- Born: March 6, 1958 (age 67) Sunnyvale, California, U.S.
- Conviction: Murder (2 counts)
- Criminal penalty: Life imprisonment

Details
- Victims: 4
- Span of crimes: 1987–1992
- Country: United States
- States: Oregon; California; Colorado;
- Date apprehended: January 26, 1993
- Imprisoned at: Eastern Oregon Correctional Institution, Pendleton, Oregon

= Andrew David Edwards =

American serial killer

Andrew David Edwards (born March 6, 1958) is an American serial killer. A jobless drifter, Edwards murdered four fellow itinerants across three states between 1987 and 1992 in alcohol-induced rages, and attempted to murder a fifth in 1993. Following his last attack, he was arrested and subsequently confessed to the murders, receiving a sentence of life imprisonment for his crimes.

==Early life==
Little is known about Edwards' upbringing. A native of Sunnyvale, California, he attended the Fremont High School and later the Chemeketa Community College in Salem, Oregon. He had a girlfriend and held a job as a bricklayer, but was an alcoholic who had been in and out of treatment centers since the age of 19. In 1985, he abandoned his girlfriend and his job, deciding to live a transient lifestyle. During this time, he began to kill his fellow drinking companions.

==Murders==
On October 5, 1987, Edwards was drinking with 37-year-old John Harold Schiermeister, a transient from Roseburg, Oregon, at a railway yard in Portland. Enraged by alcohol, he proceeded to beat Schiermeister to death, fatally injuring him with a blow to the head. The following day, his body was found by railroad workers in one of the yards of the Burlington Northern Railroad. Two days later, Schiermeister was identified, but his killer remained elusive.

On April 5, 1990, Edwards killed 24-year-old Anthony Keith Thurman by beating his head in with a pipe, before dumping the corpse under a freeway overpass in Portland. His body was discovered later that same month.

Two years later, Edwards met 52-year-old Melvin Richards while riding the rails and the two men shared a drink. During their drinking session, Edwards became enraged and brutally beat Richards to death. He then threw the body off the train near Bakersfield, California on February 21, 1992.

Approximately two months later, in either April or May, Andrew found himself at a homeless shelter based in Pueblo, Colorado train yard, where he encountered 48-year-old Bud Griffith. The two drank together, and as in the previous cases, Edwards attacked Griffith, beating him to death with a 2x4 wood board and a wine bottle. His death went unreported for several days.

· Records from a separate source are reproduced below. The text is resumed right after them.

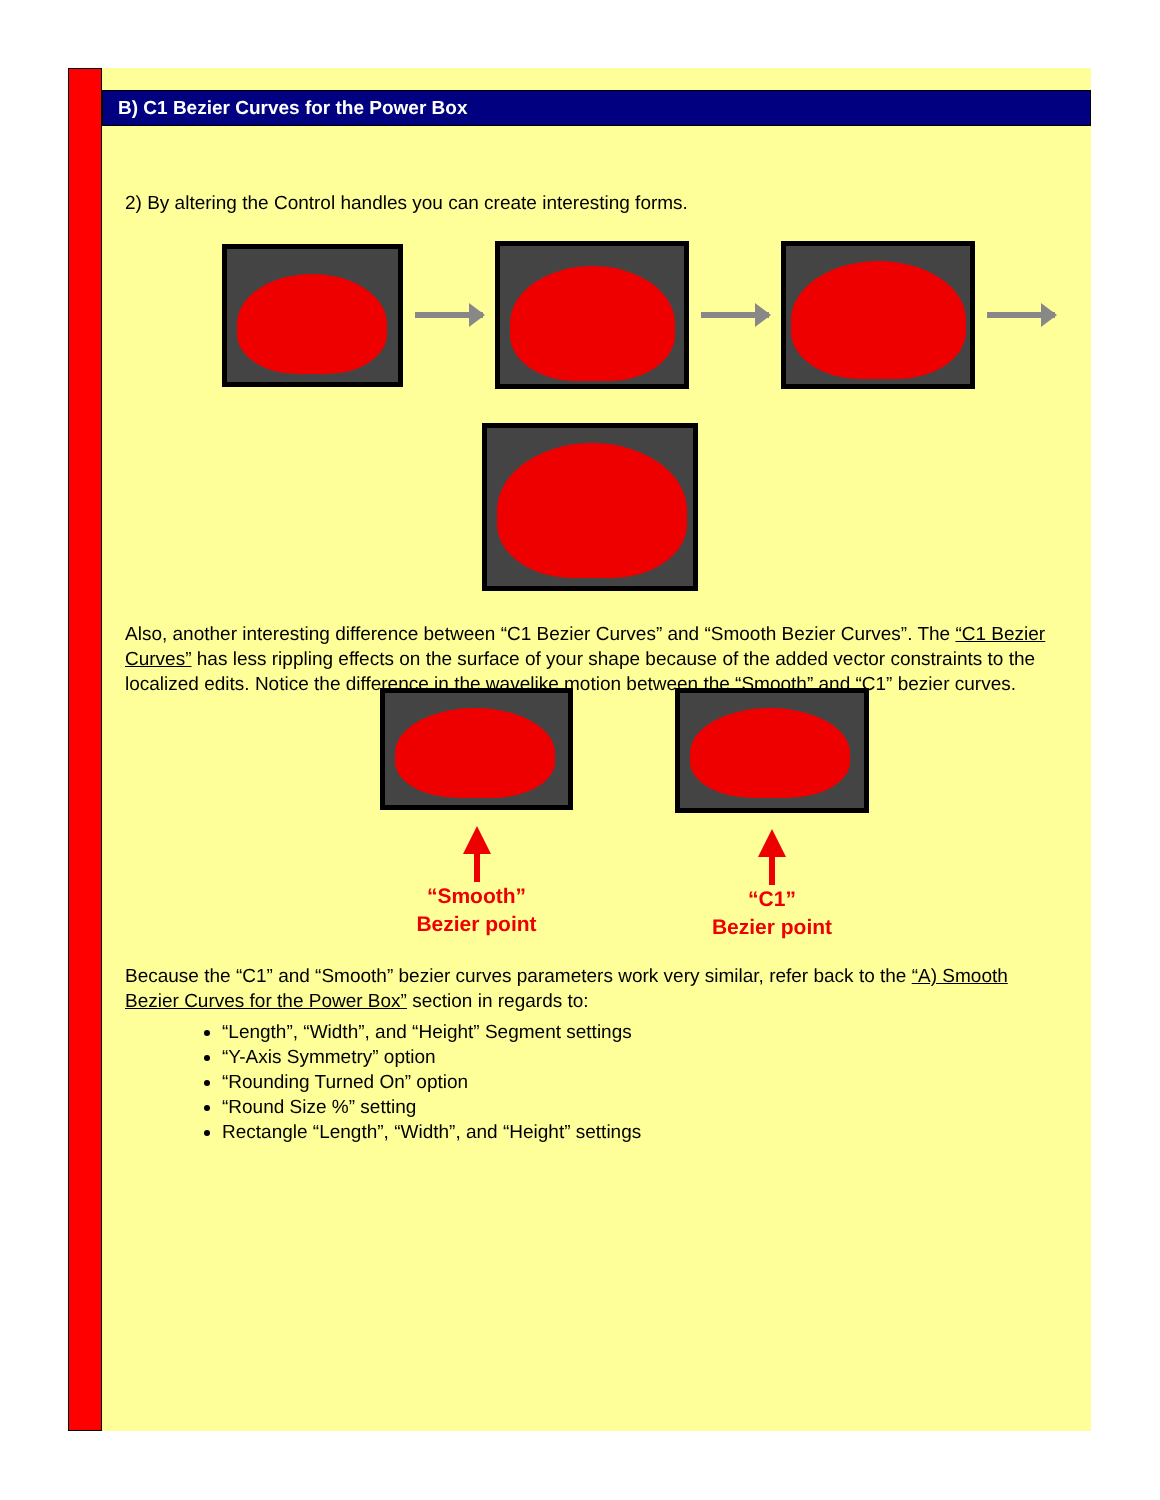B) C1 Bezier Curves for the Power Box
2) By altering the Control handles you can create interesting forms.
Also, another interesting difference between “C1 Bezier Curves” and “Smooth Bezier Curves”. The “C1 Bezier Curves” has less rippling effects on the surface of your shape because of the added vector constraints to the localized edits. Notice the difference in the wavelike motion between the “Smooth” and “C1” bezier curves.
“Smooth”
Bezier point
“C1”
Bezier point
Because the “C1” and “Smooth” bezier curves parameters work very similar, refer back to the “A) Smooth Bezier Curves for the Power Box” section in regards to:
“Length”, “Width”, and “Height” Segment settings
“Y-Axis Symmetry” option
“Rounding Turned On” option
“Round Size %” setting
Rectangle “Length”, “Width”, and “Height” settings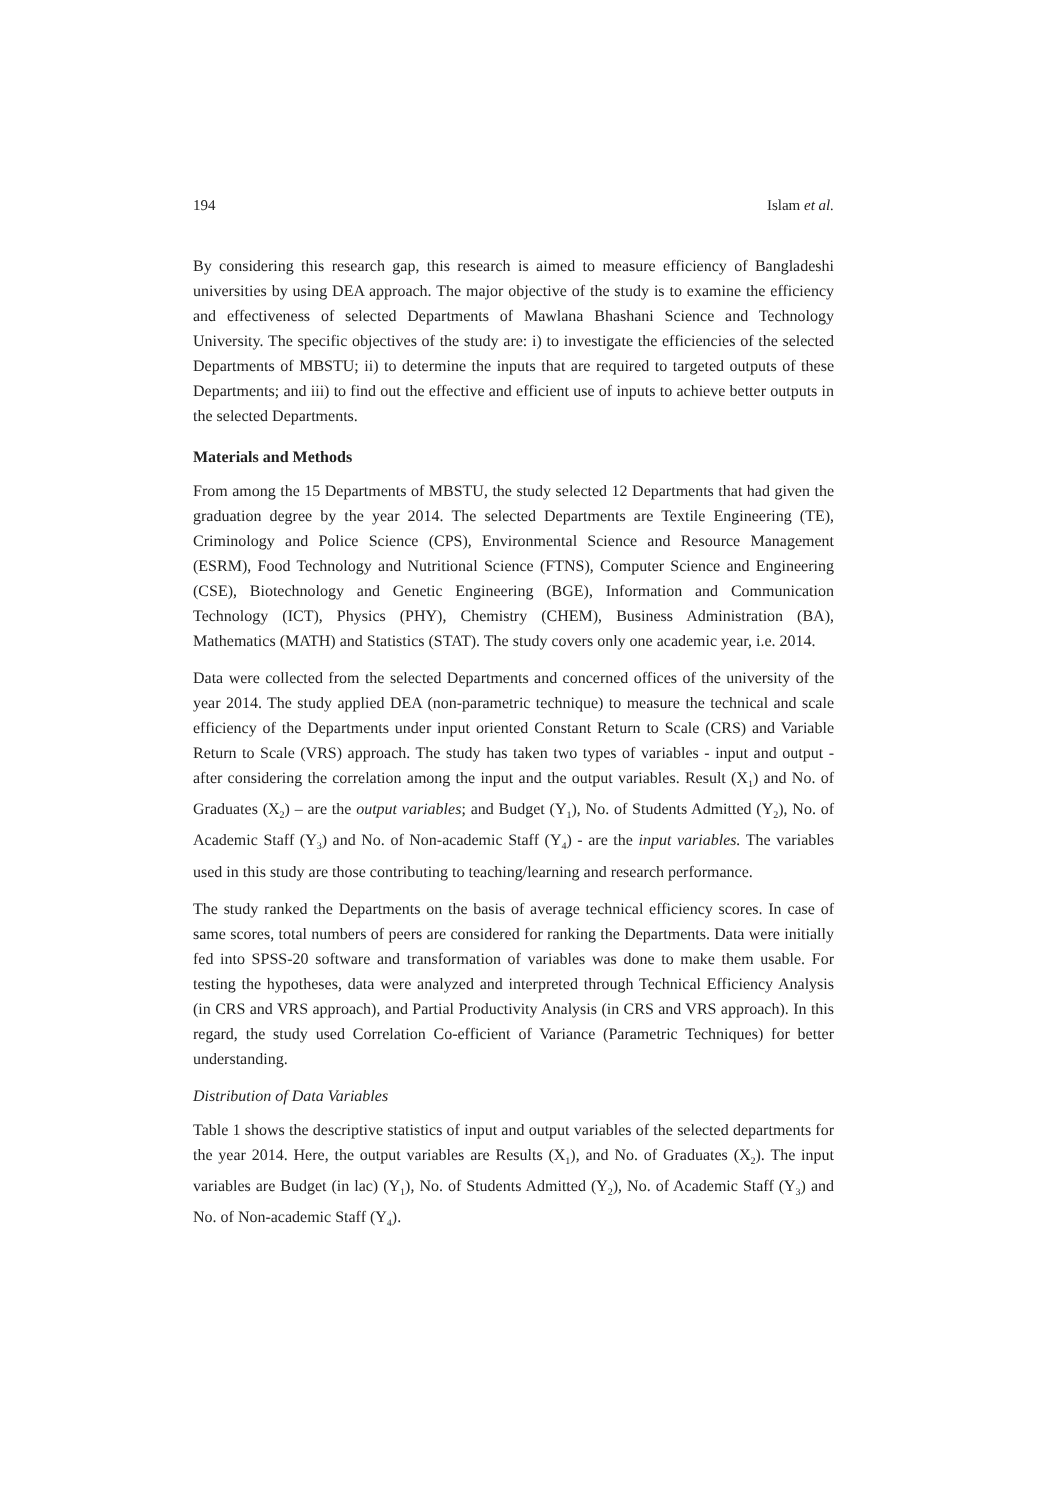194 Islam et al.
By considering this research gap, this research is aimed to measure efficiency of Bangladeshi universities by using DEA approach. The major objective of the study is to examine the efficiency and effectiveness of selected Departments of Mawlana Bhashani Science and Technology University. The specific objectives of the study are: i) to investigate the efficiencies of the selected Departments of MBSTU; ii) to determine the inputs that are required to targeted outputs of these Departments; and iii) to find out the effective and efficient use of inputs to achieve better outputs in the selected Departments.
Materials and Methods
From among the 15 Departments of MBSTU, the study selected 12 Departments that had given the graduation degree by the year 2014. The selected Departments are Textile Engineering (TE), Criminology and Police Science (CPS), Environmental Science and Resource Management (ESRM), Food Technology and Nutritional Science (FTNS), Computer Science and Engineering (CSE), Biotechnology and Genetic Engineering (BGE), Information and Communication Technology (ICT), Physics (PHY), Chemistry (CHEM), Business Administration (BA), Mathematics (MATH) and Statistics (STAT). The study covers only one academic year, i.e. 2014.
Data were collected from the selected Departments and concerned offices of the university of the year 2014. The study applied DEA (non-parametric technique) to measure the technical and scale efficiency of the Departments under input oriented Constant Return to Scale (CRS) and Variable Return to Scale (VRS) approach. The study has taken two types of variables - input and output - after considering the correlation among the input and the output variables. Result (X<sub>1</sub>) and No. of Graduates (X<sub>2</sub>) – are the output variables; and Budget (Y<sub>1</sub>), No. of Students Admitted (Y<sub>2</sub>), No. of Academic Staff (Y<sub>3</sub>) and No. of Non-academic Staff (Y<sub>4</sub>) - are the input variables. The variables used in this study are those contributing to teaching/learning and research performance.
The study ranked the Departments on the basis of average technical efficiency scores. In case of same scores, total numbers of peers are considered for ranking the Departments. Data were initially fed into SPSS-20 software and transformation of variables was done to make them usable. For testing the hypotheses, data were analyzed and interpreted through Technical Efficiency Analysis (in CRS and VRS approach), and Partial Productivity Analysis (in CRS and VRS approach). In this regard, the study used Correlation Co-efficient of Variance (Parametric Techniques) for better understanding.
Distribution of Data Variables
Table 1 shows the descriptive statistics of input and output variables of the selected departments for the year 2014. Here, the output variables are Results (X<sub>1</sub>), and No. of Graduates (X<sub>2</sub>). The input variables are Budget (in lac) (Y<sub>1</sub>), No. of Students Admitted (Y<sub>2</sub>), No. of Academic Staff (Y<sub>3</sub>) and No. of Non-academic Staff (Y<sub>4</sub>).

==Arrest, capture and imprisonment==
In January 1993, Edwards nearly murdered a fifth victim in San Jose, California, attacking 42-year-old Lynn Ellis Delong with a wrench behind a bowling alley. After the attack, he decided to seek help, breaking the rails of the train he was riding on and hopping onto another one, bound for Chico. On January 26, while seeking medical treatment for his injured hand in Oroville, Edwards was picked up by a deputy while wandering through a residential area. He admitted to the deputy that he had killed five men, unaware that, although he had lost an ear, Delong had survived their encounter.

Edwards later claimed to have regretted this decision, as he claimed that his parents would be embarrassed by him. He was sentenced to life imprisonment for the murders of Schiermeister and Thurman in Oregon, and was sent to the Eastern Oregon Correctional Institution, where he still resided as of 2020. He has accounts on several websites dedicated to finding pen pals for prisoners. His earliest release date is February 14, 2052, when he is 93 years old.